TikTok has signed a deal to sell its US business to three American investors – Oracle, Silver Lake and MGX – ensuring the social video platform can continue operating in the US.
Stat of the day: Trump’s $1,776 ‘warrior dividend’ repurposed from military housing aid
When Trump promised a one-time $1,776 payment for 1.45 million US military workers to mark the 250th anniversary of the Declaration of Independence during a primetime TV address on Wednesday, he pointed to his preferred source of federal funding: tariffs. In reality, the payments will be financed by repurposing military housing assistance.
Culture pick: The Housemaid review – Sydney Sweeney takes the job from hell in outrageous suspense thriller
The director Paul Feig, best known for broad comedy, cranks up the schlock-serious dial with an outrageously enjoyable – or at least enjoyably outrageous – psycho-suspense thriller in the vein of 90s erotic noir. Adapted by the screenwriter Rebecca Sonnenshine from Freida McFadden’s 2022 bestseller, the holiday treat is out today.
Don’t miss this: What will your life look like in 2035?
When AIs become consistently more capable than humans, everyday life could change in strange ways. It might happen within the next few years, or take a little longer, but if and when it arrives, our domestic routines – from trips to the doctor and farming to work and the justice system – could look radically different.

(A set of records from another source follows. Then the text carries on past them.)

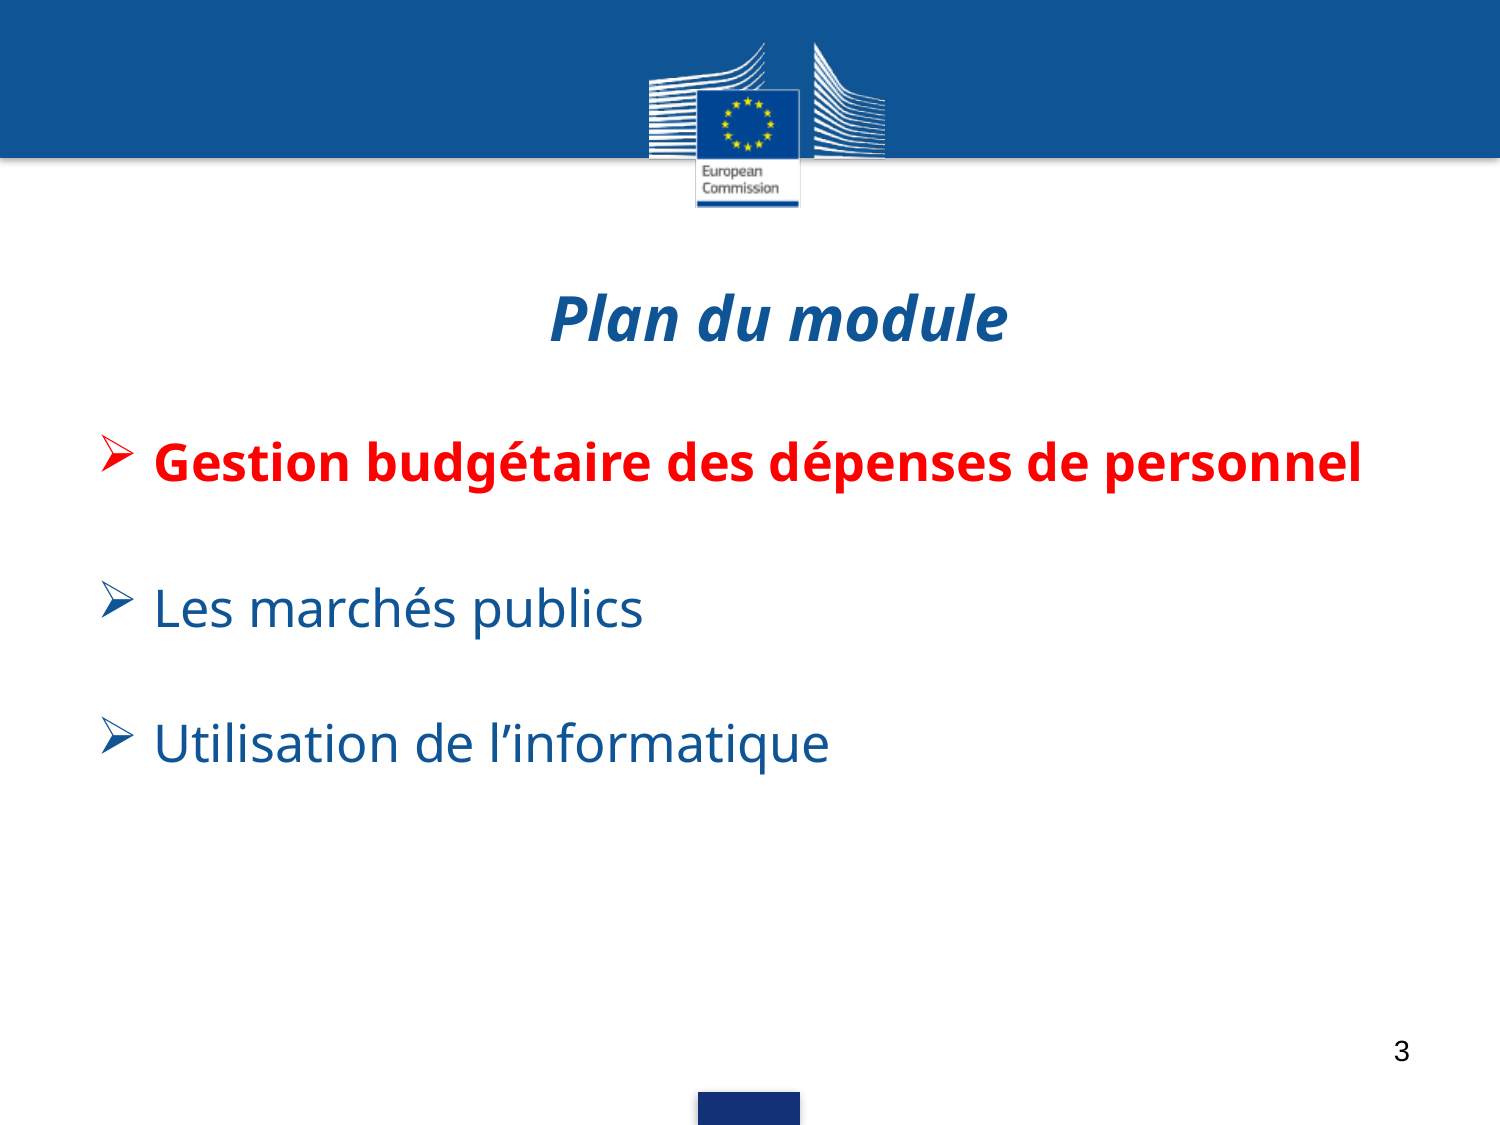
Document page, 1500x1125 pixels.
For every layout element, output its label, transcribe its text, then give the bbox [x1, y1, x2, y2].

slide_number 3 [1074, 1024, 1426, 1103]
title Plan du module [0, 222, 1500, 411]
list Gestion budgétaire des dépenses de personnel Les marchés publics Utilisation de l’informatique [82, 421, 1432, 777]
picture [649, 42, 885, 208]
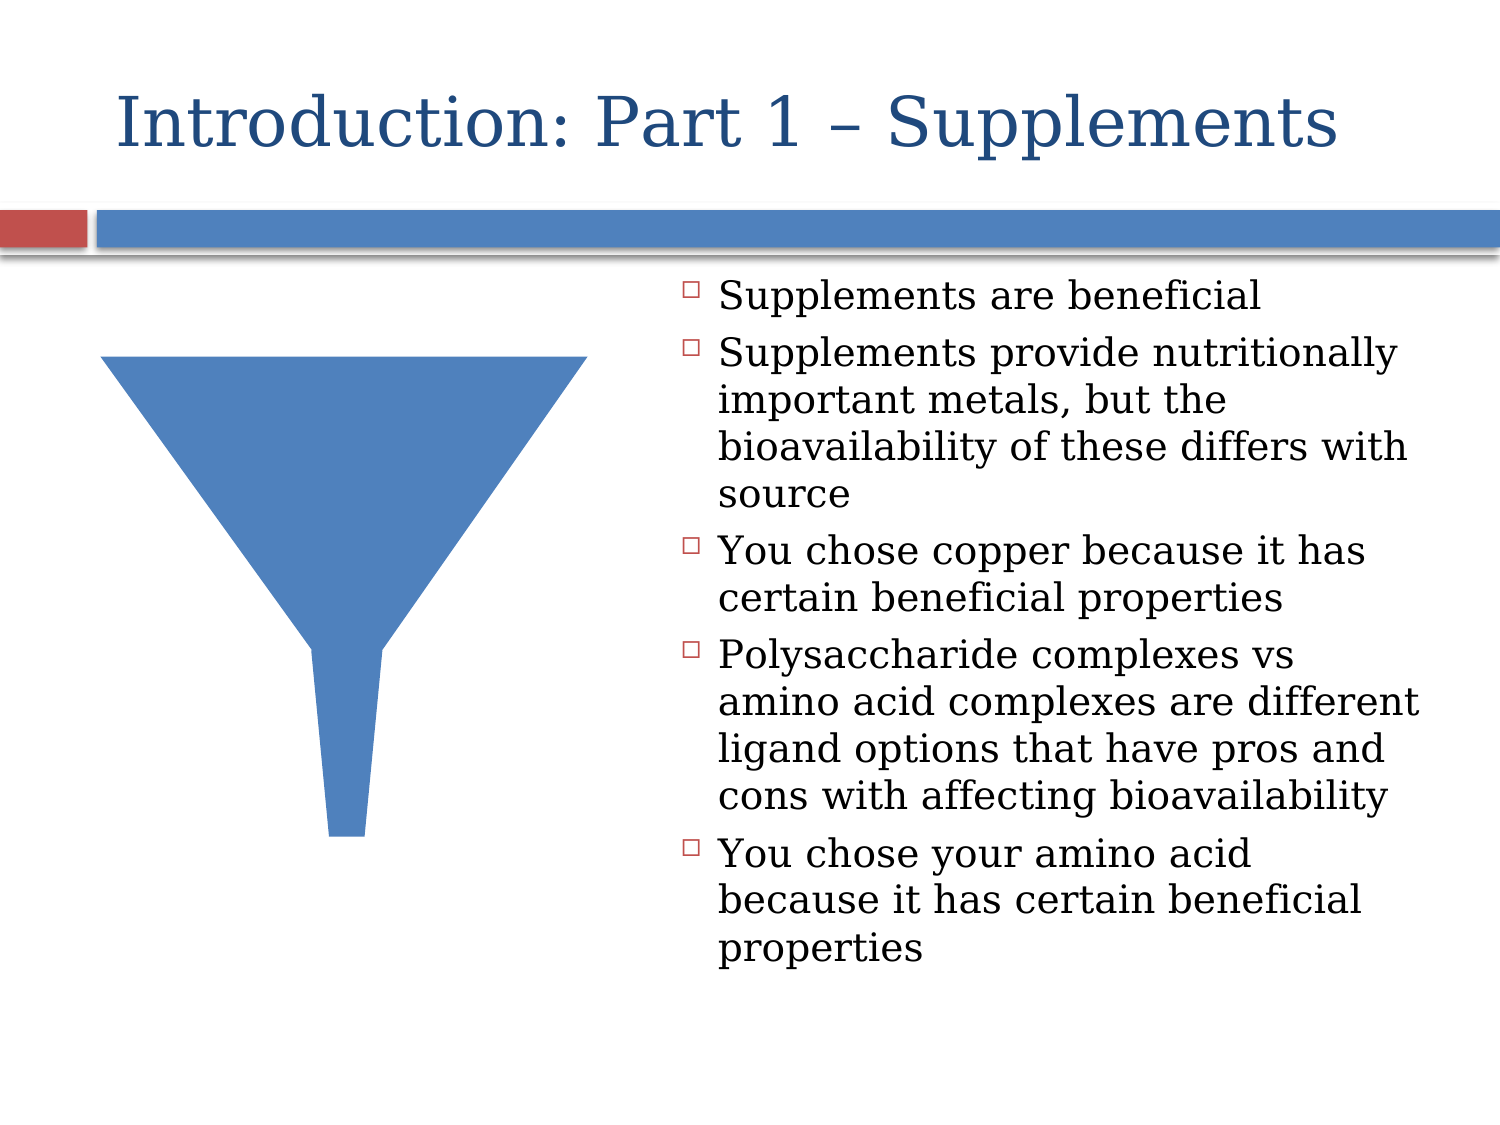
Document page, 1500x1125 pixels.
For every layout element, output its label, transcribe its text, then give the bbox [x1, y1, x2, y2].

text_box [1183, 372, 1345, 592]
list Supplements are beneficial Supplements provide nutritionally important metals, but the bioavailability of these differs with source You chose copper because it has certain beneficial properties Polysaccharide complexes vs amino acid complexes are different ligand options that have pros and cons with affecting bioavailability You chose your amino acid because it has certain beneficial properties [666, 262, 1438, 1000]
title Introduction: Part 1 – Supplements [100, 37, 1438, 200]
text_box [100, 356, 588, 837]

Take a look at how the era of artificial general intelligence might feel.
… or this: Why did Donald Trump Jr turn up in Gibraltar looking for money?
The British territory of Gibraltar in the Mediterranean is a hub for the international ultra-rich, and law firm Hassans counts many of them as clients. But few are as highly placed as one visitor on a Friday in November: Donald Trump Jr, who is running the family business while his father is in the White House. The question is: why?
Climate check: Food becoming more calorific but less nutritious due to rising carbon dioxide
Rising carbon dioxide levels are making food more calorific but less nutritious – and also potentially more toxic, a study has found. “Climate change isn’t a faraway problem,” said Sterre ter Haar, a researcher from Leiden University in the Netherlands. “The effects are already on our dinner plate.”
Last Thing: South Korean president urges public health cover for hair loss but experts say argument is a bit thin
Lee Jae Myung has instructed his government to consider extending public health insurance to cover hair-loss treatments, arguing that baldness has become a “matter of survival” rather than a cosmetic concern for young people. The proposal has since prompted backlash from medical professionals and conservative figures.